American Legion Tattler Post 973 2nd District Commander Brent Webb, who served in the Air Force from 2006 to 2012, invited people to get to know those in their neighborhood Legion posts.

“The American veteran represents a cross section of every way of life in America, more perfectly than any other institution in our nation,” he said to the crowd. “You don’t see the same thing in Congress, you don’t see it in our communities, as segregated as they can be. But you do see it in the American veteran population.

American veterans are not a monolith, we are individuals that decided we wanted to serve. And ... for anyone who served, it is a service that continues on. We’re a community of individuals trying to serve our community, and no one gets things done better than an American veteran.”

Northwest Side Ald. Gilbert Villegas, 36th, and North Side Ald. Andre Vasquez, 40th, were in attendance. Vasquez urged residents to remember those we’ve lost, and those who have come back with physical and mental trauma. Villegas, chairman of the veteran caucus on the City Council, reminded everyone “freedom isn’t free.”

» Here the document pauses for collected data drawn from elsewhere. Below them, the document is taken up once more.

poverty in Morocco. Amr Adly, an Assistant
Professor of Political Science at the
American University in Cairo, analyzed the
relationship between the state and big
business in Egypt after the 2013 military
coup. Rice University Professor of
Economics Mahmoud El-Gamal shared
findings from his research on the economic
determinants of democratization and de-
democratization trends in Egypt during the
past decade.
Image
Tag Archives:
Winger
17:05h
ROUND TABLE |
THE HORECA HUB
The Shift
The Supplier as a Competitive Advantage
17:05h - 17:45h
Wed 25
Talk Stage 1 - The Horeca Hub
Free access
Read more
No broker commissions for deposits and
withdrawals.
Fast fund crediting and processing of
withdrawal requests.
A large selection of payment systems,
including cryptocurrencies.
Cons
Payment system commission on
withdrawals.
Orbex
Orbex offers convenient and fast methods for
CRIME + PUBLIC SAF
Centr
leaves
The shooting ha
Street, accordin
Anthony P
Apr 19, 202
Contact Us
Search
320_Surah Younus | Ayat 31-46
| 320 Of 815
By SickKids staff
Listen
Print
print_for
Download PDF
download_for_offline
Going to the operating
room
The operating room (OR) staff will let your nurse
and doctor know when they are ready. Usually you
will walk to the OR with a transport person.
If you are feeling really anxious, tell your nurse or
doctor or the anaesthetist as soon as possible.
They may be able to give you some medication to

“All us veterans took an oath to defend this country to all enemies, foreign and domestic, and ladies and gentlemen, that oath does not have an expiration date,” he said.

“When we speak of tribute to our soldiers, let’s imagine the day when we will have attained that which has been fought so hard for — a world of peace where we are no longer in need of soldiers,” Vasquez said. “Let us as neighbors be comrades in peace just as our veterans have been comrades in arms. Let us commit ourselves to that promise on this and every Memorial Day.”

The service, which dates to the 1930s and 1940s, has been hosted by an AMVETS group for the last 55 years, said Michael Weidman, Dignity Memorial family service manager. He said Rosehill Cemetery has one veteran from every conflict that America has fought in, including the Revolutionary War. Weidman, who has led the service on behalf of the cemetery for the last six to seven years, said about 1,000 to 1,500 people attend annually. He said he’s happy to be able to give thanks to those who’ve done the things he hasn’t.

The Chicago Light Artillery Battery A closed out the service by firing a Civil War cannon three times. Former commander William Kummerow has been a part of the ceremony for 34 years. Donning wool regalia as a union major, he is already looking forward to Veterans Day, when he says people will be donning uniforms from all the different wars.

“Rosehill Cemetery predates the Civil War by about 14 months,” Weidman said. “For 163 years, we have been here and from the very beginning the leaders of the cemetery set aside the choicest property for the graves of the veterans of the Civil War, and that was the beginning of our relationship with veterans.”